Jean-Claude Juncker, président de la Commission européenne s'est félicité de ces « critères stricts concernant les perturbateurs endocriniens – fondés sur la science – qui feront du système réglementaire de l’UE le premier dans le monde à définir ces critères scientifiques sur le plan législatif ». Ces critères seront de fait intégrés à deux projets d’actes législatifs : l’un au titre de la législation sur les biocides, l’autre en vertu de la législation relative aux produits phytopharmaceutiques.

« Les législations sur les produits phytopharmaceutiques et les biocides figurent parmi les plus strictes au monde en raison de leur système d’approbation préalable, de leurs exigences importantes en matière de données, ainsi que de leur approche en matière de risques pour la prise de décision. Aujourd’hui, la Commission réaffirme son engagement à protéger la santé des citoyens de l’Union européenne », a du reste souligné Vytenis Andriukaitis, commissaire européen pour la santé et la sécurité alimentaire, qui s'est également exprimé lors d'une conférence de presse.

Indignation et déception du côté des ONG

La référence au seul effet sur les êtres humains, a dans ce contexte déclenché un tollé. « C'est désastreux », a immédiatement réagi Lisette Van Vliet, de l'Alliance santé et environnement HEAL, un collectif de 70 ONG. « Normalement on regarde non seulement toutes les preuves trouvées sur les humains mais aussi ce qui se passe chez les animaux, soit sur un rongeur dans un laboratoire soit dans la nature », a-t-elle rappelé. Pour elle comme pour l'eurodéputée Verts-ALE Michèle Rivasi, cette définition fait des humains « des cobayes ».

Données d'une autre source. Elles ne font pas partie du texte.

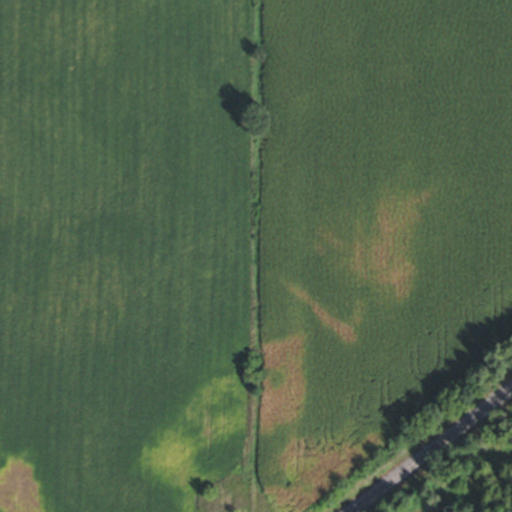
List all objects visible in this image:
crop: (244, 243)
railway: (433, 451)
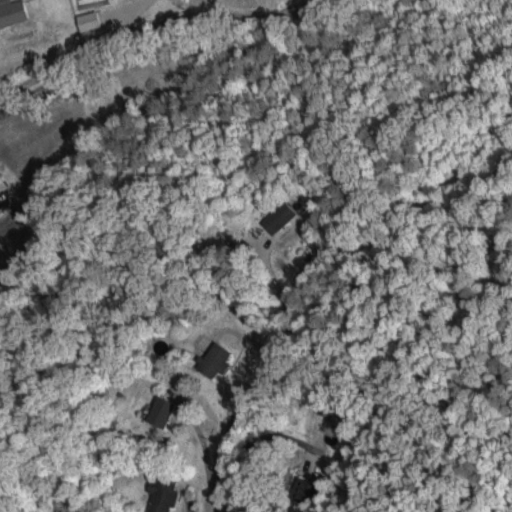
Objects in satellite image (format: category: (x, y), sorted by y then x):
building: (12, 11)
road: (201, 35)
building: (2, 183)
building: (278, 217)
building: (214, 359)
road: (289, 398)
building: (162, 411)
road: (34, 482)
building: (305, 490)
building: (161, 494)
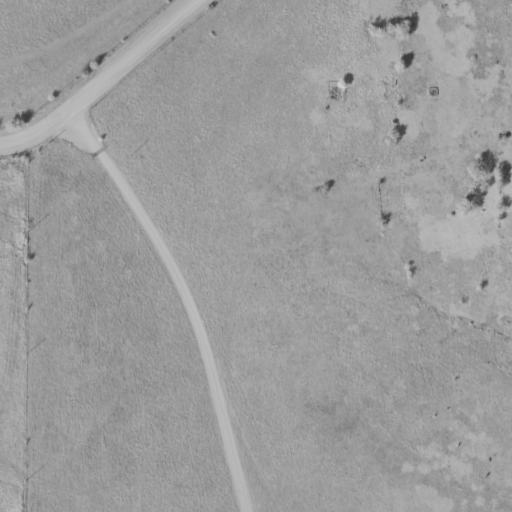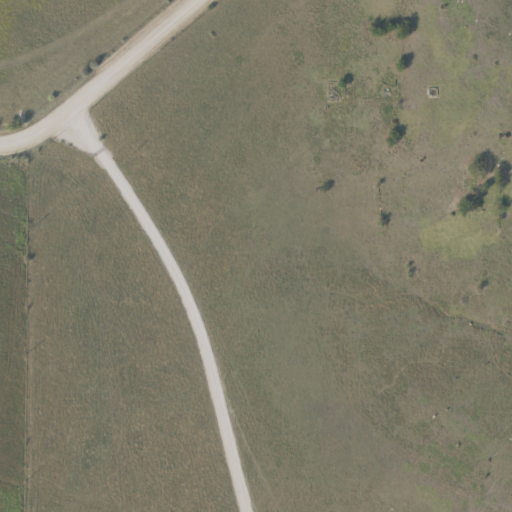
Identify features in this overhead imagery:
road: (98, 75)
road: (189, 293)
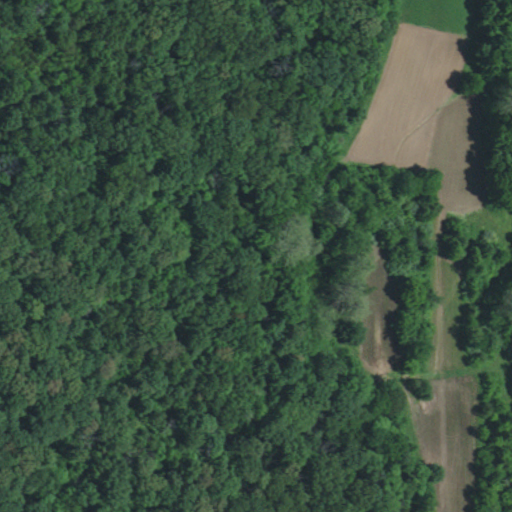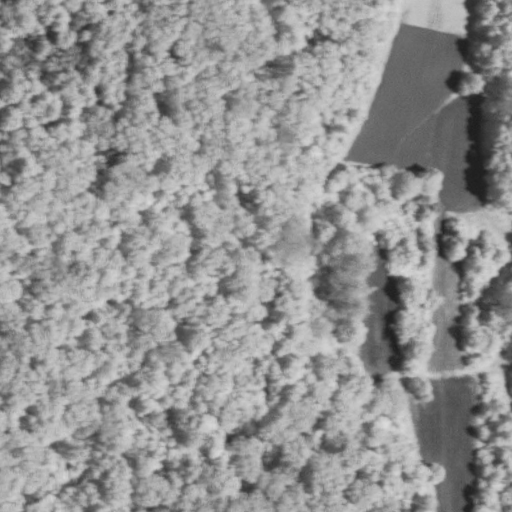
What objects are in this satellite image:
river: (488, 257)
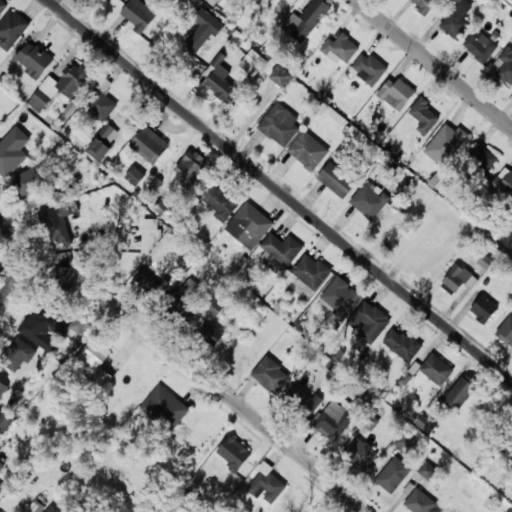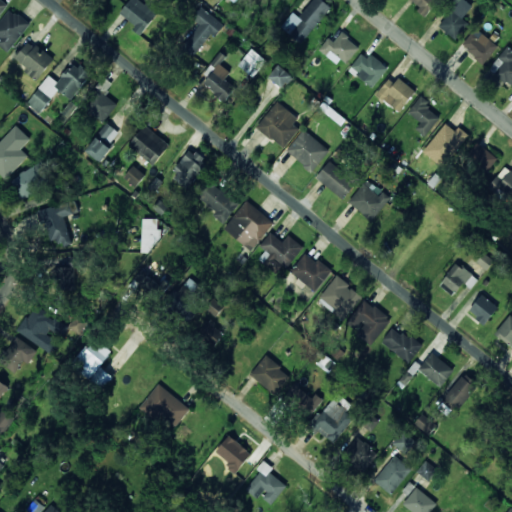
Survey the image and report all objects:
building: (234, 0)
building: (424, 5)
building: (2, 6)
building: (139, 14)
building: (455, 19)
building: (306, 20)
building: (11, 29)
building: (200, 32)
building: (479, 46)
building: (340, 47)
building: (33, 59)
building: (252, 62)
road: (434, 63)
building: (503, 66)
building: (368, 69)
building: (281, 77)
building: (219, 80)
building: (59, 87)
building: (396, 93)
building: (101, 101)
building: (424, 116)
building: (279, 124)
building: (102, 143)
building: (445, 144)
building: (148, 146)
building: (308, 150)
building: (12, 151)
building: (481, 158)
building: (189, 168)
building: (134, 176)
building: (336, 179)
building: (28, 182)
building: (503, 183)
road: (276, 190)
building: (219, 201)
building: (369, 201)
building: (59, 223)
building: (249, 225)
building: (149, 235)
building: (279, 251)
road: (15, 259)
building: (485, 261)
building: (311, 271)
building: (65, 272)
building: (457, 279)
building: (340, 298)
building: (483, 309)
building: (368, 321)
building: (79, 323)
building: (43, 329)
building: (506, 331)
building: (401, 344)
building: (18, 354)
building: (95, 362)
building: (433, 369)
building: (270, 375)
building: (3, 388)
building: (461, 390)
building: (303, 399)
building: (165, 406)
building: (5, 419)
building: (334, 419)
road: (253, 421)
building: (425, 424)
building: (404, 441)
building: (360, 453)
building: (233, 454)
building: (510, 454)
building: (427, 470)
building: (392, 475)
building: (1, 477)
building: (266, 484)
building: (419, 502)
building: (37, 506)
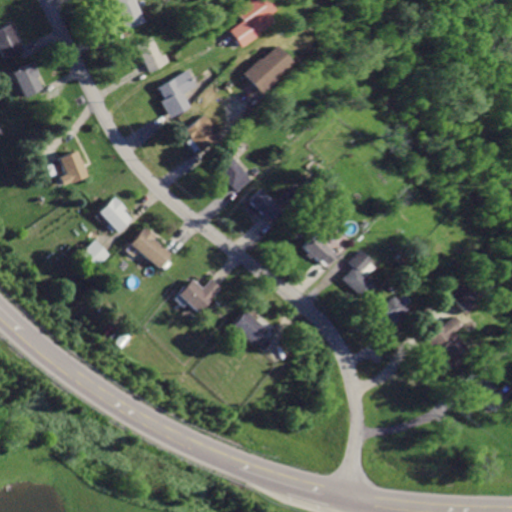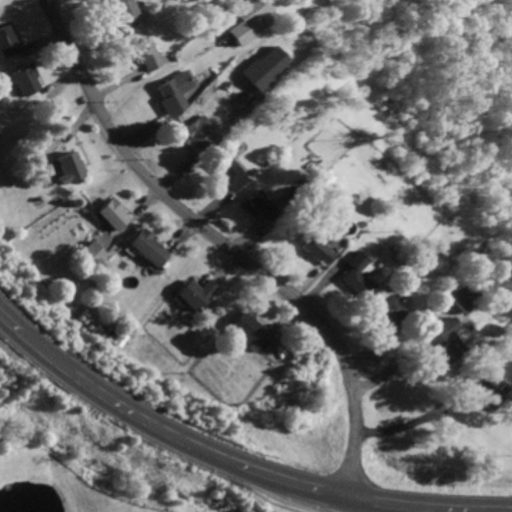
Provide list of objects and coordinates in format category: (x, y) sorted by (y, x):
building: (126, 12)
building: (125, 14)
building: (247, 18)
building: (246, 19)
building: (8, 40)
building: (9, 41)
building: (148, 54)
building: (149, 55)
building: (264, 66)
building: (263, 67)
building: (26, 79)
building: (28, 81)
building: (174, 92)
building: (175, 94)
building: (198, 131)
building: (200, 133)
building: (72, 165)
building: (69, 167)
building: (229, 171)
building: (230, 173)
building: (261, 203)
building: (261, 204)
building: (113, 213)
building: (112, 216)
road: (225, 244)
building: (148, 246)
building: (149, 249)
building: (315, 249)
building: (315, 249)
building: (92, 252)
building: (92, 253)
building: (354, 274)
building: (356, 278)
building: (196, 293)
building: (196, 295)
building: (458, 297)
building: (457, 298)
building: (387, 309)
building: (390, 310)
road: (8, 321)
building: (248, 326)
building: (248, 326)
building: (442, 340)
building: (444, 342)
road: (404, 351)
road: (489, 357)
building: (479, 389)
building: (483, 394)
road: (121, 406)
road: (422, 416)
road: (261, 473)
road: (315, 490)
road: (344, 504)
road: (428, 505)
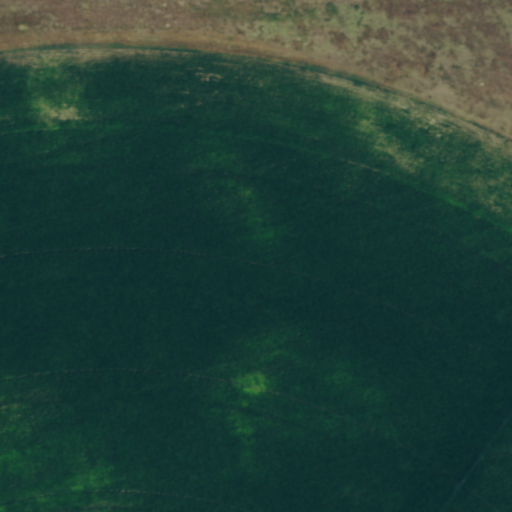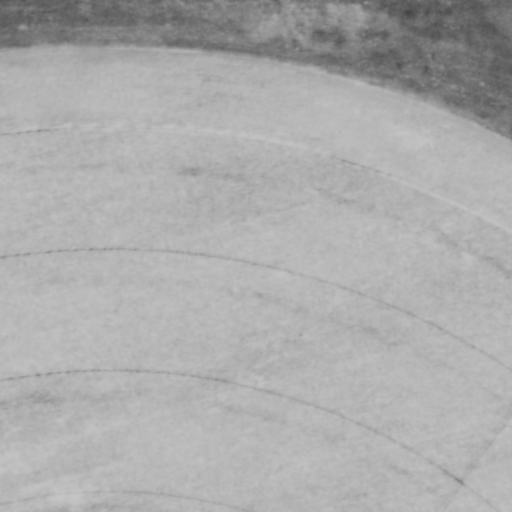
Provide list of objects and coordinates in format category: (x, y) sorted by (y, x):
crop: (247, 285)
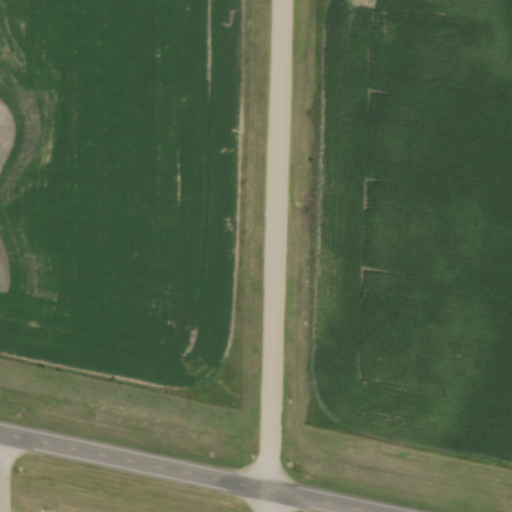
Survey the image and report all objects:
road: (276, 247)
road: (2, 474)
road: (177, 474)
road: (268, 503)
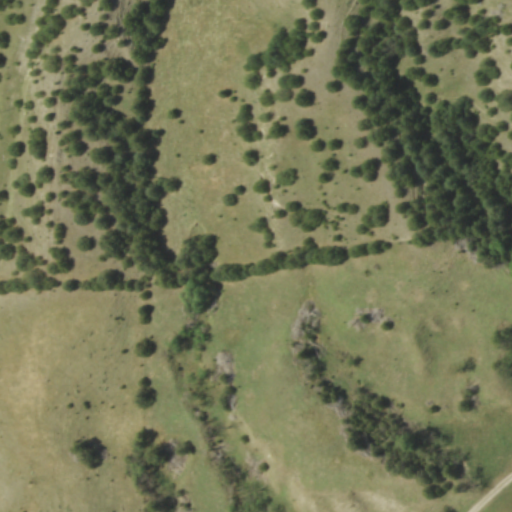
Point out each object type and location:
road: (487, 493)
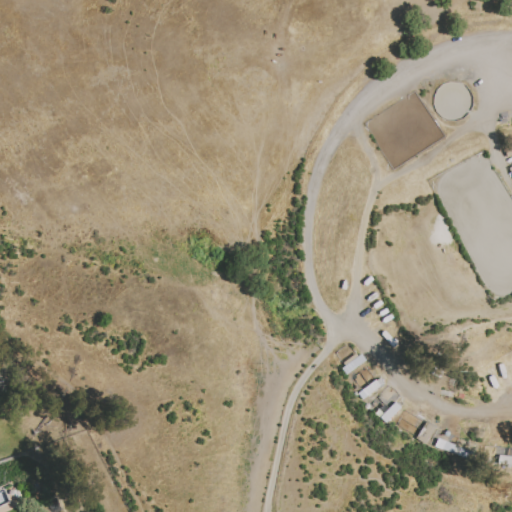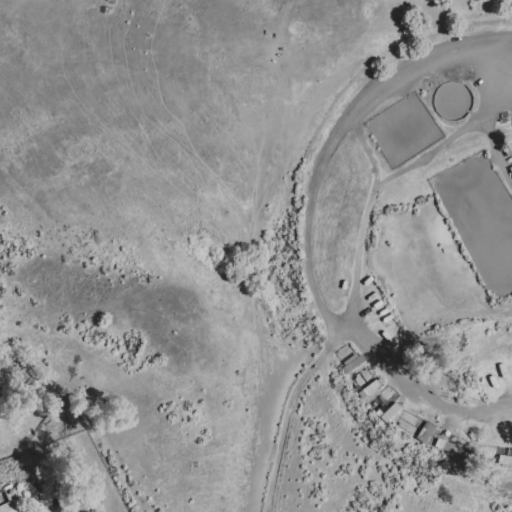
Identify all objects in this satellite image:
road: (361, 151)
road: (398, 172)
building: (510, 173)
road: (307, 231)
building: (388, 412)
road: (287, 413)
building: (443, 445)
building: (504, 460)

Les substances nocives identifiées sur la base de ces critères seront interdites, sauf en cas d'« exposition négligeable » dans le cas des pesticides. Une précision qui a également fait tiquer les ONG. Pour Vito Buonsante de ClientEarth, avocat spécialisé, les propositions de Bruxelles abaissent le degré de protection des consommateurs et place « la charge de la preuve » à un niveau « presque impossible » à surmonter. « L'UE est pionnière dans la définition du perturbateur endocrinien », s'est défendu le commissaire Andriukaitis.

Déception des industriels

Les industriels se sont aussi, de leur côté, montrés déçus des annonces de la Commission. L'association européenne de l'industrie phytosanitaire (ECPA), qui compte parmi ses membres BASF, Bayer, Dow AgroSciences, Syngenta ou Monsanto, estime dans un communiqué que les critères ne font pas la distinction « entre les substances qui sont vraiment nocives et les autres qui ne posent aucune menace à la sécurité des humains ».

La proposition présentée par la Commission européenne doit encore être validée par les États membres. Elle sera soumise en bout de course au Parlement européen. L'absence d'une définition claire, réclamée par les États membres, entravait la réglementation de ces substances susceptibles d'agir sur le système hormonal et d'être à l'origine de dysfonctionnements (comme l'obésité), de malformations congénitales ou de retards de développement. L'exécutif européen avait fini par promettre de publier des critères avant décembre 2013. Deux ans après la date promise, la justice européenne a rappelé Bruxelles à ses obligations.